Judul renungan beserta ilustrasi di atas dimaksud untuk
memberi gambaran ungkapan plèsètan yang
seringkali dengan gampang kita ucapkan: “Iman sih kuat, tapi... si Amin ini
yang nékad.” Padahal arti kata “amin” adalah “jadilah (demikian).” Dengan begitu
maka ungkapan plèsètan tersebut telah sah
sebagai ungkapan keseharian kita: “Jadilah kehendakku!.”
Mereka yang berusia sekitar 60 tahun tentu pernah kesekolah
dengan membawa “sabak” (batu tulis) dan grip, buku tulis merang “Letjes” dan
pinsil “Buaya” tanpa memandang apa dia anak bupati, saudagar kaya atau anak buruh.
Ternyata zaman sekarang kita juga memakai sabak, dengan nama
yang beraneka, seperti Pad, Tab, Tablet dengan aneka merek pula!
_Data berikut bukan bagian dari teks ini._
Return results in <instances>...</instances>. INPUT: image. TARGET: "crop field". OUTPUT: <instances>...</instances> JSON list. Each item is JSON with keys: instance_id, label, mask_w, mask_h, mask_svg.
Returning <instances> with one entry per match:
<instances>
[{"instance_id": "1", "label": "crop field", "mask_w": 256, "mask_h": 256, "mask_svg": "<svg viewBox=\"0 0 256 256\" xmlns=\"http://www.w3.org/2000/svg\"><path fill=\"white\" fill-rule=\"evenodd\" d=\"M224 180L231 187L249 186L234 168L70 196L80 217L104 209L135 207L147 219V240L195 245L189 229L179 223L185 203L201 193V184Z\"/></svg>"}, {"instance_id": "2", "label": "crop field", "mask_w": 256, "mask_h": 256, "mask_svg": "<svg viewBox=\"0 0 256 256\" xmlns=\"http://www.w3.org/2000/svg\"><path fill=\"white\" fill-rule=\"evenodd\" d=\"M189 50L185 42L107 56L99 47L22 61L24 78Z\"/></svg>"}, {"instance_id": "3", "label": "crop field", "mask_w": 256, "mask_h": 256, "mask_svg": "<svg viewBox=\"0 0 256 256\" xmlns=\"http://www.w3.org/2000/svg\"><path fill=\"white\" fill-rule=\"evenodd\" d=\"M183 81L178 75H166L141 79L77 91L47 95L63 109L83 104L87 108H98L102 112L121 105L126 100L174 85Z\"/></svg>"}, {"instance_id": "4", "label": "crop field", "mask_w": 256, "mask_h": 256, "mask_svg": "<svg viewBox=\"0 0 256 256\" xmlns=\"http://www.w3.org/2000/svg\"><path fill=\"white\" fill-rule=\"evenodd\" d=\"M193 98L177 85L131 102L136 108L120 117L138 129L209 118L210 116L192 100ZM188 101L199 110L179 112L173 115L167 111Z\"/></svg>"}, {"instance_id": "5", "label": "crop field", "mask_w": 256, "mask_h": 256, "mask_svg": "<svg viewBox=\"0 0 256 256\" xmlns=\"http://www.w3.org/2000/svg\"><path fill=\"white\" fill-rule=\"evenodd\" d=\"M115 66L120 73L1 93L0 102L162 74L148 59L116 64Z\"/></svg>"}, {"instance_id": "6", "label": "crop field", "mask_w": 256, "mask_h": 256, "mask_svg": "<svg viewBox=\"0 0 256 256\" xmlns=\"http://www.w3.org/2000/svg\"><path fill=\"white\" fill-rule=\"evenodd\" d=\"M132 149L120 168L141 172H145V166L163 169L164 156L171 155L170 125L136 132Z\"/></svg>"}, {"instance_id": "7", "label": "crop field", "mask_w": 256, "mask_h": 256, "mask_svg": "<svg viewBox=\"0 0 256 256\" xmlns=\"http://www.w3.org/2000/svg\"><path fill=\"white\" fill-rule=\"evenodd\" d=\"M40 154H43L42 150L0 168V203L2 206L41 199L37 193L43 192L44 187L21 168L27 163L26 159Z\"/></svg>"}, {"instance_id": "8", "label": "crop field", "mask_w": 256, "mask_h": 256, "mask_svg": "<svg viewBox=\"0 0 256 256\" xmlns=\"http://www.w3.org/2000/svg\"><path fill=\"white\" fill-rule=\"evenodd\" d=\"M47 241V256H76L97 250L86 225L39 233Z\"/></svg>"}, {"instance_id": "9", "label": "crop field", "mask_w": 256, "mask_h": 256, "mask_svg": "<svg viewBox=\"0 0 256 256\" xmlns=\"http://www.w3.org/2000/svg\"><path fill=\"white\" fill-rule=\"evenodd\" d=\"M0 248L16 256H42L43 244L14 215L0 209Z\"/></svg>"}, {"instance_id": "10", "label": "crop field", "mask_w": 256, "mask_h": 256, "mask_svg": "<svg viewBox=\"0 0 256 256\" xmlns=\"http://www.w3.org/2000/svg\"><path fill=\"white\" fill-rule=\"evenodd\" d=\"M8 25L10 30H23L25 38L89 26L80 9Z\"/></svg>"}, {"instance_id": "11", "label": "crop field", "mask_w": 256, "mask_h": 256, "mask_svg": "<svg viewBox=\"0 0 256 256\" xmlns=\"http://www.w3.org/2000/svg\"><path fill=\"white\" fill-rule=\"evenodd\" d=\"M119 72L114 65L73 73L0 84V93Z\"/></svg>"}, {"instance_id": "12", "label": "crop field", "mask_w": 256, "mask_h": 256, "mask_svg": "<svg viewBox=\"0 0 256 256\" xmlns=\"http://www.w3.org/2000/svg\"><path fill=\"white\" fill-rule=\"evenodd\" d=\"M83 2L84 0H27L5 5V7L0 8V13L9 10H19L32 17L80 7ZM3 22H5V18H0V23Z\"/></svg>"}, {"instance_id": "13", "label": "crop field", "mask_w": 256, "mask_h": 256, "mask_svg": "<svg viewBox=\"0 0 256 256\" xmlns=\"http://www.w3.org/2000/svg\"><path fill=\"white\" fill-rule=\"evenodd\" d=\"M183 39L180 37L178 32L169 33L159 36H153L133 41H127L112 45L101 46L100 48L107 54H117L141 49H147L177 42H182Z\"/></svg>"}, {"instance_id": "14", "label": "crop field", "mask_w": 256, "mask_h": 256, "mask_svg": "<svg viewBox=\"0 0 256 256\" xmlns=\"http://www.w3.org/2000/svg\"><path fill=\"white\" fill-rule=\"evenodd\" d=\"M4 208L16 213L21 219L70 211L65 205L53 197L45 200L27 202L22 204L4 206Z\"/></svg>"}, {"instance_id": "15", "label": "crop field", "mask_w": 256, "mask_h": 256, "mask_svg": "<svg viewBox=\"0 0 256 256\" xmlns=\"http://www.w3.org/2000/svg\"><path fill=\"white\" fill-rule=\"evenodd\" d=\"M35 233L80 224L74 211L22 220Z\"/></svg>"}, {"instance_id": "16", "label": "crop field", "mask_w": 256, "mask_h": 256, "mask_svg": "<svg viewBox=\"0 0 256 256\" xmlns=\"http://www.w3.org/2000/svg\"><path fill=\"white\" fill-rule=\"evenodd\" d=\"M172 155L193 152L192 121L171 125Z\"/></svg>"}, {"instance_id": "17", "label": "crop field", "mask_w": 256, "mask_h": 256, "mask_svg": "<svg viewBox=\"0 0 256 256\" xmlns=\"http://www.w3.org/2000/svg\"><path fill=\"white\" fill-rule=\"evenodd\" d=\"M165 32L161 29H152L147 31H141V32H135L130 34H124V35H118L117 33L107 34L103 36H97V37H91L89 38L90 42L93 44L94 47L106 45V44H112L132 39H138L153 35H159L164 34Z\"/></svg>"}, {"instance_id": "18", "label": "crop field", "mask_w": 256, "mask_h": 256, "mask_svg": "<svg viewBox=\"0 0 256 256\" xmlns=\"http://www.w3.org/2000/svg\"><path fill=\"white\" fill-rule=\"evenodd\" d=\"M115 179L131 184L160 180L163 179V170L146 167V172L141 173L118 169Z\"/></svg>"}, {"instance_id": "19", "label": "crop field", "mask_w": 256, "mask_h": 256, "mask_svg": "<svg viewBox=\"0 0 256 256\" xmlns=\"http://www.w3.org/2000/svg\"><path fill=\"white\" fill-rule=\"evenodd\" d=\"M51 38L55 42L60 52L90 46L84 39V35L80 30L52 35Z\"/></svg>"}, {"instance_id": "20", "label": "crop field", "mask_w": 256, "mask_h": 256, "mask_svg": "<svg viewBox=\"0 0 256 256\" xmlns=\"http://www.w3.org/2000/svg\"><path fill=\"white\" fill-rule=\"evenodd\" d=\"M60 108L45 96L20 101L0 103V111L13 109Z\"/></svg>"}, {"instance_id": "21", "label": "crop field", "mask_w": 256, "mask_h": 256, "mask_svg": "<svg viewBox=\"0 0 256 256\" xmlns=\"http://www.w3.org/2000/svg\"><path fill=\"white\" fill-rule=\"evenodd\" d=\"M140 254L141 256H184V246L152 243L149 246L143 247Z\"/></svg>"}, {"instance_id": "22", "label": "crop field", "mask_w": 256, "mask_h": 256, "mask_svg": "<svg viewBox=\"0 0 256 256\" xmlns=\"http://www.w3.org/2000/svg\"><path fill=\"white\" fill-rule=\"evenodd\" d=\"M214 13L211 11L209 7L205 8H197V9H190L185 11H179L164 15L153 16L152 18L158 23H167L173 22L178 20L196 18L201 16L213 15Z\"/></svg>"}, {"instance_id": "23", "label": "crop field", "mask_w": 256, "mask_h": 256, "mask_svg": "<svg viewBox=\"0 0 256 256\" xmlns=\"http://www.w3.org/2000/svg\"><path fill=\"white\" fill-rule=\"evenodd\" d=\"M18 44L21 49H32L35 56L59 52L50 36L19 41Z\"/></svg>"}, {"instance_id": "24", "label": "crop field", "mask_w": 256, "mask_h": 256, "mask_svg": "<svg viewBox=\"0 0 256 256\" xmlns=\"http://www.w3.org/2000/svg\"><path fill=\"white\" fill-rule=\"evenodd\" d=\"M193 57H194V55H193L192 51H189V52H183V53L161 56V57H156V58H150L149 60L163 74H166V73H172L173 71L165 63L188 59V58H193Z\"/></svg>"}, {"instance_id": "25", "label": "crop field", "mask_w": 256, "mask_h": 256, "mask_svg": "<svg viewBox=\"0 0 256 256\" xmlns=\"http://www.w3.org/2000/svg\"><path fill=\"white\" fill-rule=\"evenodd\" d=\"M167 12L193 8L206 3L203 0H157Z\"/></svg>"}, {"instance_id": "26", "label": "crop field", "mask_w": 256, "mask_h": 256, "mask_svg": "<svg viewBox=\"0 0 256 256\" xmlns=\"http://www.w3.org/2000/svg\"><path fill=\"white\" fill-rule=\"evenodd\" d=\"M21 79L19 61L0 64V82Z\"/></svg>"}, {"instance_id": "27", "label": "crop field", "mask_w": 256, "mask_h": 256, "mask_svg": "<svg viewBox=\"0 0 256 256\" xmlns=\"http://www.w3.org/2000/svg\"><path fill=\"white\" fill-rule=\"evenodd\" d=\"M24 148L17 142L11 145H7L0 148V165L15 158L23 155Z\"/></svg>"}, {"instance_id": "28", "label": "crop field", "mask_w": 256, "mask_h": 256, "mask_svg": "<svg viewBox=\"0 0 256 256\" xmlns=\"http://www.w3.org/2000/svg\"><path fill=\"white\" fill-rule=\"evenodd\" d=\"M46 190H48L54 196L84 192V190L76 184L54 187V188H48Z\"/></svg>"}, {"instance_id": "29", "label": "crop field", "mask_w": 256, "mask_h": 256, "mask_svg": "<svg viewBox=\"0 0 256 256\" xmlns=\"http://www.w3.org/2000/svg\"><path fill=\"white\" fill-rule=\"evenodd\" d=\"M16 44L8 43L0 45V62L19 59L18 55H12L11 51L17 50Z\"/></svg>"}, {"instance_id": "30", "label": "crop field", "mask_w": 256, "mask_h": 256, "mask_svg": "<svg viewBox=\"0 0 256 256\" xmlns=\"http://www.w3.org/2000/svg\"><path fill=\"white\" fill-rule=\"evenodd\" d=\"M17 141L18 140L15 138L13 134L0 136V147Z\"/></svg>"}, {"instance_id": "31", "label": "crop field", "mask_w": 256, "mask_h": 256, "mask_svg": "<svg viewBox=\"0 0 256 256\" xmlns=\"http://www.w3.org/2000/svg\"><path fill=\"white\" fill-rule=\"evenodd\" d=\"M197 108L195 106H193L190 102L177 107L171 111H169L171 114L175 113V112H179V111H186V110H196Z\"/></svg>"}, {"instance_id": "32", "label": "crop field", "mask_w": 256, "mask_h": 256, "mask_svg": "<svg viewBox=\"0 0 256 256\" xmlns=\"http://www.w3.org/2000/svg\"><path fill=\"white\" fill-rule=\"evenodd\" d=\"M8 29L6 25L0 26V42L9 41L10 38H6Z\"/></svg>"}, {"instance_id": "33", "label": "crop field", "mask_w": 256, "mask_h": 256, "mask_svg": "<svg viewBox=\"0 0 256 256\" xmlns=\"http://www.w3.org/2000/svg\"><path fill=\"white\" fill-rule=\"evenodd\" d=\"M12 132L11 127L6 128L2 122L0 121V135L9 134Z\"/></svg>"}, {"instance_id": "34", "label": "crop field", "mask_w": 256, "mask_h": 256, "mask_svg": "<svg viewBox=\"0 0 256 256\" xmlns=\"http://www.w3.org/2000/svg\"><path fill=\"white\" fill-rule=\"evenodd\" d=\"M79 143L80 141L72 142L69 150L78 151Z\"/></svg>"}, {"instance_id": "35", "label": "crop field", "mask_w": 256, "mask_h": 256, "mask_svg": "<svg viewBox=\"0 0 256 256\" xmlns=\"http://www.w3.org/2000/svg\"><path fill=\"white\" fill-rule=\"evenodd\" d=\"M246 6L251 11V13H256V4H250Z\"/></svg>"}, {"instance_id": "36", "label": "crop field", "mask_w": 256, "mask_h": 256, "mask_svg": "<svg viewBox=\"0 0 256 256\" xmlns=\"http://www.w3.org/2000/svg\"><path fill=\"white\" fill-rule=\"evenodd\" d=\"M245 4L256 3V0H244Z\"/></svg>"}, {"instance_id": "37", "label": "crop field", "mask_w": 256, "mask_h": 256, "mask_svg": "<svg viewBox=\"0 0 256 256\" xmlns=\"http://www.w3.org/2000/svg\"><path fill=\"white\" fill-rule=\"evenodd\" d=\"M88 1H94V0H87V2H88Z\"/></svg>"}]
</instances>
Yang bisa
beli? Pasti hanya yang berduit saja!
Hal diatas tentu bukan cara yang pas untuk membuat perbandingan yang adil, namun diharapkan ada
esensi yang dapat dipetik. Kita sudah harus dapat membedakan ungkapan “Apa
perlu?” (tindakan memilah ke-“ingin”-an) dengan “Perlu apa?” (tindakan memilih
ke-“perlu”-an).
Bagi mereka yang berusia sekitar 30 tahun barangkali tidak
mudah membedakan dua ungkapan itu karena mereka lahir dan besar di lingkungan yang sudah serba ada, dimana
keinginan dan keperluan sudah menjadi satu seperti muka uang logam.
Apa semua itu salah
mereka? Jelas bukan! Sebuah media cetak
nasional pernah memuat tulisan Dengan judul “Konsumen Adalah (BUKAN LAGI) Raja.” Lho? Sebab ternyata
penulis mengungkapkan fakta bahwa justru para produsen yang sangat gencar
menawarkan barang dan jasa. Mereka menjual melalui iklan di berbagai media, berafiliasi
dengan bank melalui bujukan uang muka rendah dan cicilan ringan, grup arisan, bahkan kita bangga memakai kaos liga
bola yang penuh dengan iklan! Kapan selesai? Hmm!